Gravitropism determines the upward growth of shoot and the downward growth of root (Chen et al., 1999). Research has demonstrated that the gravitropic response of shoots plays a pivotal role in determining rice leaf angle (Li et al., 2007; Wu et al., 2013). LAZY1 modulates shoot gravitropism by playing a negative role in polar auxin transport, thereby negatively regulating rice leaf angle (Li et al., 2007). Recently, a study revealed that the WRKY family transcription factor OsWRKY72 positively regulates leaf angle by modulating LAZY1-mediated shoot gravitropism (Liu et al., 2024). Loose Plant Architecture1 (LPA1), acting as a negative regulator of rice leaf angle, is also involved in the gravitropic response of shoots by modulating the sedimentation rate of amyloplasts (Wu et al., 2013). In addition, LPA1 affects the expression levels of three auxin efflux genes: OsPIN1a, OsPIN1c, and OsPIN3a, which implies that auxin flux might be involved in LPA1-mediated lamina inclination in rice (Liu et al., 2016). Subsequently, a study demonstrated that LPA1 activates the expression of OsPIN1a, thereby regulating rice leaf angle (Sun et al., 2019).

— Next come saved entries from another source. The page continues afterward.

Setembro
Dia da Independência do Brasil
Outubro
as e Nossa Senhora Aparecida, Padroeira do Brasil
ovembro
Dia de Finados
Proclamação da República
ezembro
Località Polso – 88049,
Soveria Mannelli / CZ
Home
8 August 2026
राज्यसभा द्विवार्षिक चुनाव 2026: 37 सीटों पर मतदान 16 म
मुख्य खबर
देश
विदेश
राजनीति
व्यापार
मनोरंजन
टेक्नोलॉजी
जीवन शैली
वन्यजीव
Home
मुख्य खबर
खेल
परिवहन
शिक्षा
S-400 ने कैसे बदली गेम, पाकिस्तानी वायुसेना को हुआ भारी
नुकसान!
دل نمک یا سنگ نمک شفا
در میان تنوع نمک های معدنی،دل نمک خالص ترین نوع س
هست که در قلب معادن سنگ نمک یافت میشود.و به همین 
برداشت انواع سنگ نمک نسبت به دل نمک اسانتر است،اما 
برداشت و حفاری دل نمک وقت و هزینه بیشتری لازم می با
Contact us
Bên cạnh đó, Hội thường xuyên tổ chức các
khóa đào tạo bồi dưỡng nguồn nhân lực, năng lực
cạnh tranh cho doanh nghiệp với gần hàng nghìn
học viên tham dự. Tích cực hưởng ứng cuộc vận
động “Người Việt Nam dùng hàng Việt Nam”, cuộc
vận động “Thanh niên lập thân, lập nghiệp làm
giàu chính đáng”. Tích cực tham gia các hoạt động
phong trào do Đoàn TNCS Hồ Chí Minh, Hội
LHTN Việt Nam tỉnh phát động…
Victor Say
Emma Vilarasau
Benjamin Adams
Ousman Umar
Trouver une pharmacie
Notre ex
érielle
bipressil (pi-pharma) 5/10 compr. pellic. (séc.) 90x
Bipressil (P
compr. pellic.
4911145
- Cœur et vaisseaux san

In this study, we found that OsARF12 was highly expressed in the leaf lamina joint and functioned as a transcriptional activator. Phenotypic analysis of OsARF12 transgenic plants revealed that OsARF12 was a negative regulator for rice leaf angle. Furthermore, we demonstrated that OsARF12 directly activated the expression of LPA1 and LAZY1 by binding to their promoters. Consistent with the phenotype of the lpa1 and lazy1 mutants, the osarf12 mutant exhibited impaired shoot gravitropism. Collectively, these findings reveal an auxin signaling pathway that regulates rice leaf angle through shoot gravitropism, highlighting its potential for application in crop architecture optimization.